“The Future is Female,” “Pray For —,” “I Stand with Immigrants,” and several other trendy messages of empowerment or acknowledgments of societal injustices have now become a form of slacktivism. All one has to do is repost the latest GIF, add some buzzwords and you’re on your way to being the next figurehead of the movement — all in 140 characters or less. And while these small acts might help bolster your social media following, this growing trend of lackluster activism is failing those who need our help, to the benefit of those who don’t deserve it.
On March 8th, we celebrate International Women's Day, but in recent years, many stores and brands are using the day as an excuse to promote discounts for women and increase consumption in a major market. In March 2017, a Quartz article detailed how International Women’s Day had been rebranded in China as a day to celebrate via mass consumption, essentially ignoring the movement towards social justice that kickstarted the day as a meaningful and valiant cause to support. It begs the question: do you really need another pair of shoes, another bag or fifteen more eyeshadow palettes? How meaningful can all that stuff be?
More importantly, we must ask ourselves who benefits when we give in to the relentless marketing. Yes, everyone loves a discount (especially us students!), but when that discount comes disguised as a celebration of this historic day, backed by generations of suffering and fighting for equality, it’s time to ask ourselves how we have strayed from the powerful rhetoric of positive change onto the current gluttony of consumerism that marks this momentus day. Because let’s get one thing straight: maxing out your credit card on March 8th (whether or not you’re female) is not going to help or empower the women of the world!
What’s more, nearly every fashion tycoon — from Amancio Ortega of Zara to Leonardo Del Vecchio of the Luxottica Group — is a man, while the majority of their workers are underpaid and horribly exploited women. Frankly, wearing a shirt proudly stating that you’re a “feminist”, while ignoring the plights of the woman who made it, is a grievous act of hypocrisy. A new word has emerged to describe this recent trend of corporations and businesses jumping on the feminist bandwagon as a way to sell their products or services: femvertising.
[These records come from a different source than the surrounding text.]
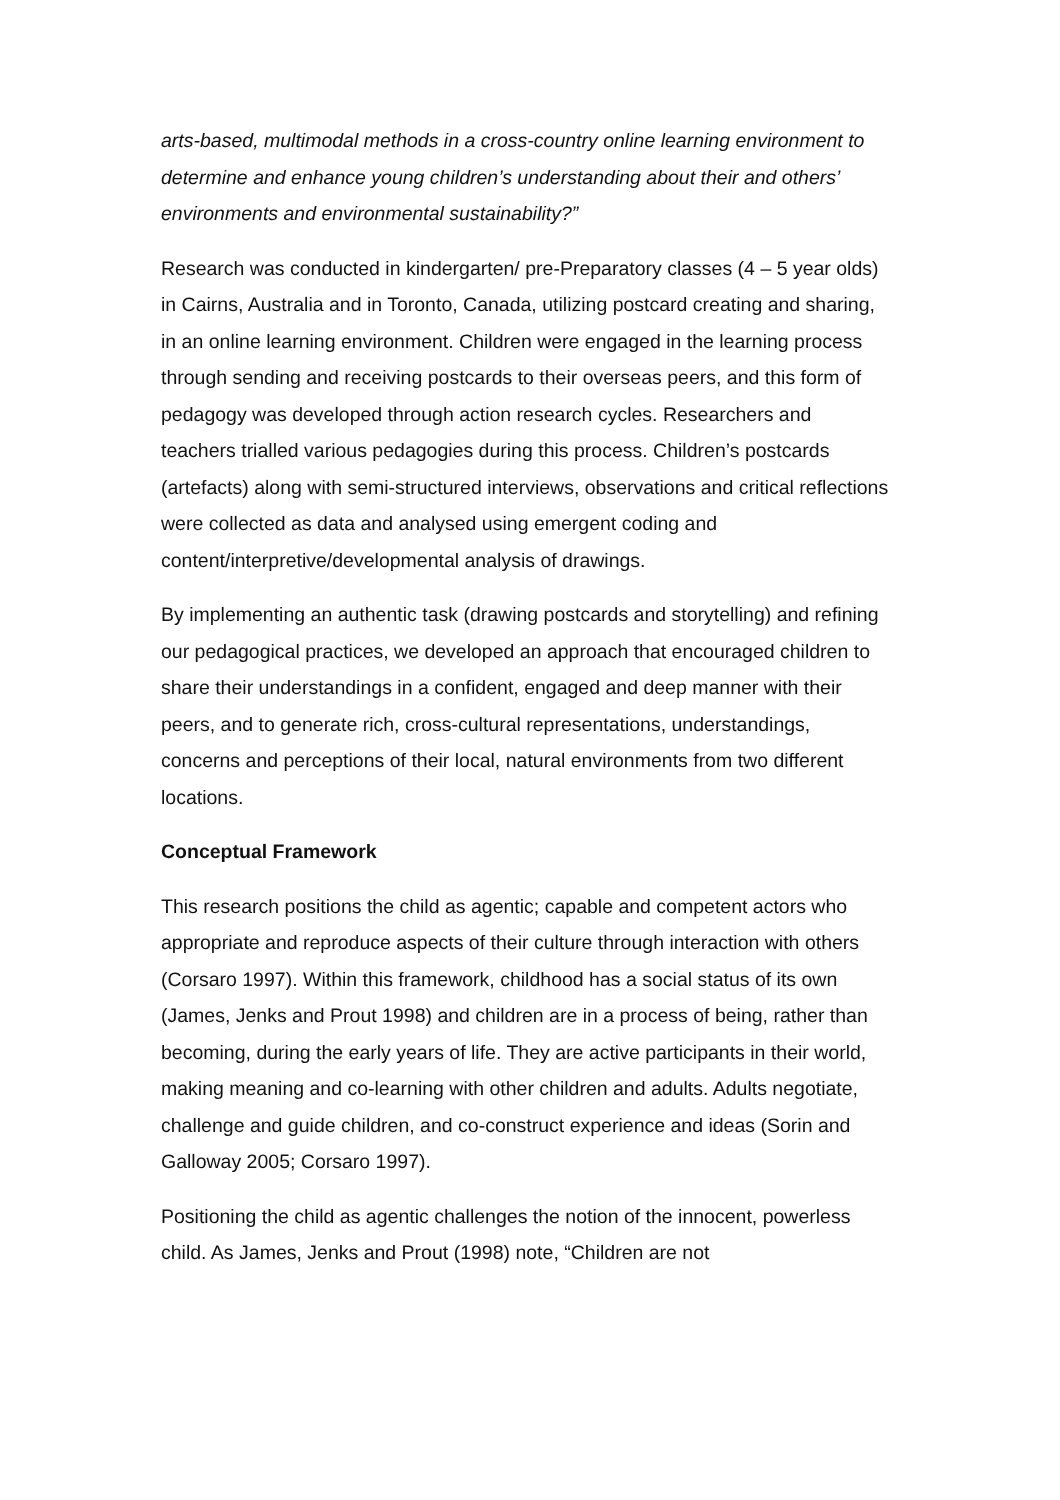arts-based, multimodal methods in a cross-country online learning environment to determine and enhance young children’s understanding about their and others’ environments and environmental sustainability?”
Research was conducted in kindergarten/ pre-Preparatory classes (4 – 5 year olds) in Cairns, Australia and in Toronto, Canada, utilizing postcard creating and sharing, in an online learning environment. Children were engaged in the learning process through sending and receiving postcards to their overseas peers, and this form of pedagogy was developed through action research cycles. Researchers and teachers trialled various pedagogies during this process. Children’s postcards (artefacts) along with semi-structured interviews, observations and critical reflections were collected as data and analysed using emergent coding and content/interpretive/developmental analysis of drawings.
By implementing an authentic task (drawing postcards and storytelling) and refining our pedagogical practices, we developed an approach that encouraged children to share their understandings in a confident, engaged and deep manner with their peers, and to generate rich, cross-cultural representations, understandings, concerns and perceptions of their local, natural environments from two different locations.
Conceptual Framework
This research positions the child as agentic; capable and competent actors who appropriate and reproduce aspects of their culture through interaction with others (Corsaro 1997). Within this framework, childhood has a social status of its own (James, Jenks and Prout 1998) and children are in a process of being, rather than becoming, during the early years of life. They are active participants in their world, making meaning and co-learning with other children and adults. Adults negotiate, challenge and guide children, and co-construct experience and ideas (Sorin and Galloway 2005; Corsaro 1997).
Positioning the child as agentic challenges the notion of the innocent, powerless child. As James, Jenks and Prout (1998) note, “Children are not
Each year, an award is given out by SheKnows Media to recipients like P&G, whose products you likely use every day (think: Gain, Tide, Herbal Essences). A key ingredient in many of these products is palm oil, which is used in a vast array of products, from soap to ice cream. What few consumers realize is that palm oil plays a major role in deforestation around the world. What’s more, huge corporations, like P&G, buy their palm oil from a supplier called BW Plantations. Known for causing widespread environmental destruction and displacement of Indigenous peoples, BW Plantations is one of the most notoriously corrupt businesses in the industry. By engaging in blind acts of consumerism, we are unknowingly allowing these dispicable corporate behaviours to go on unchallenged.
Does this all sound depressing to you? Well, perhaps it is. But it is my hope that by fostering true awareness (rather than just tweeting out #BoycottBW or some other hashtagged act of slacktivism), I might be able to encourage you to wield the incredible power you hold as a consumer. I encourage you to get concerned and get angry, and then voice those concerns by carefully choosing how you spend your hard-earned money. I encourage every single one of you to make waves, rather than ripples. And I beg you not to let any other significant occasions become just another excuse to spend. I urge you all to do your research, to think before you spend, and to be aware that everything is connected, so every choice you make has the ability to affect someone around you. Finally, remember, as a consumer, you have a choice and no one can take that away from you.